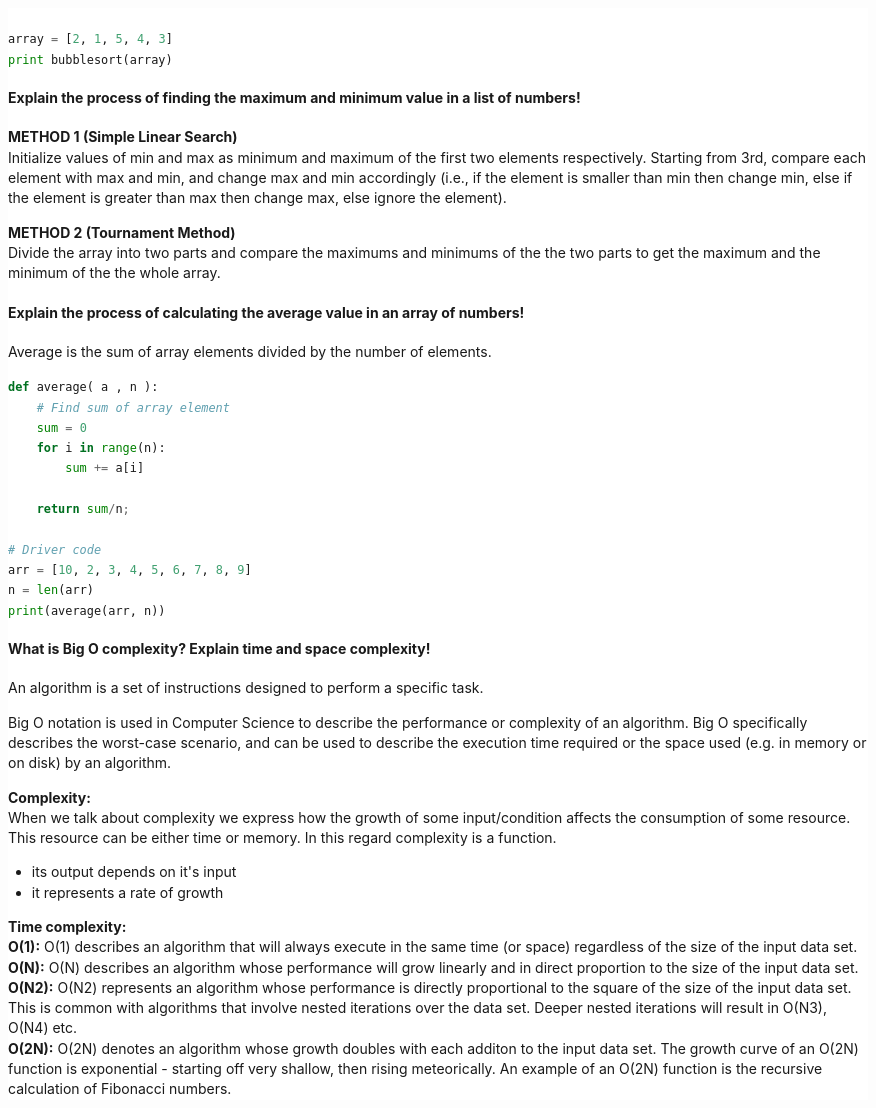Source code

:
 ```python

array = [2, 1, 5, 4, 3]
print bubblesort(array)
```

#### Explain the process of finding the maximum and minimum value in a list of numbers!
**METHOD 1 (Simple Linear Search)**<br />
Initialize values of min and max as minimum and maximum of the first two elements respectively.  Starting from 3rd, compare each element with max and min, and change max and min accordingly (i.e., if the element is smaller than min then change min, else if the element is greater than max then change max, else ignore the element).

**METHOD 2 (Tournament Method)**<br />
Divide the array into two parts and compare the maximums and minimums of the the two parts to get the maximum and the minimum of the the whole array.

#### Explain the process of calculating the average value in an array of numbers!
Average is the sum of array elements divided by the number of elements.
```python
def average( a , n ): 
    # Find sum of array element 
    sum = 0
    for i in range(n): 
        sum += a[i] 
      
    return sum/n; 
  
# Driver code 
arr = [10, 2, 3, 4, 5, 6, 7, 8, 9] 
n = len(arr) 
print(average(arr, n)) 
```

#### What is Big O complexity? Explain time and space complexity!
An algorithm is a set of instructions designed to perform a specific task.

Big O notation is used in Computer Science to describe the performance or complexity of an algorithm. Big O specifically describes the worst-case scenario, and can be used to describe the execution time required or the space used (e.g. in memory or on disk) by an algorithm.

**Complexity:**<br />
When we talk about complexity we express how the growth of some input/condition affects the consumption of some resource. This resource can be either time or memory. In this regard complexity is a function.
- its output depends on it's input
- it represents a rate of growth

**Time complexity:**<br />
**O(1):** O(1) describes an algorithm that will always execute in the same time (or space) regardless of the size of the input data set.<br />
**O(N):** O(N) describes an algorithm whose performance will grow linearly and in direct proportion to the size of the input data set.<br /> 
**O(N2):** O(N2) represents an algorithm whose performance is directly proportional to the square of the size of the input data set. This is common with algorithms that involve nested iterations over the data set. Deeper nested iterations will result in O(N3), O(N4) etc.<br />
**O(2N):** O(2N) denotes an algorithm whose growth doubles with each additon to the input data set. The growth curve of an O(2N) function is exponential - starting off very shallow, then rising meteorically. An example of an O(2N) function is the recursive calculation of Fibonacci numbers.<br />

.....

What lines in the data above contain the word "function"? Show them all.

- _OUTPUT OF THE EXERCISE_
When we talk about complexity we express how the growth of some input/condition affects the consumption of some resource. This resource can be either time or memory. In this regard complexity is a function.
**O(2N):** O(2N) denotes an algorithm whose growth doubles with each additon to the input data set. The growth curve of an O(2N) function is exponential - starting off very shallow, then rising meteorically. An example of an O(2N) function is the recursive calculation of Fibonacci numbers.<br />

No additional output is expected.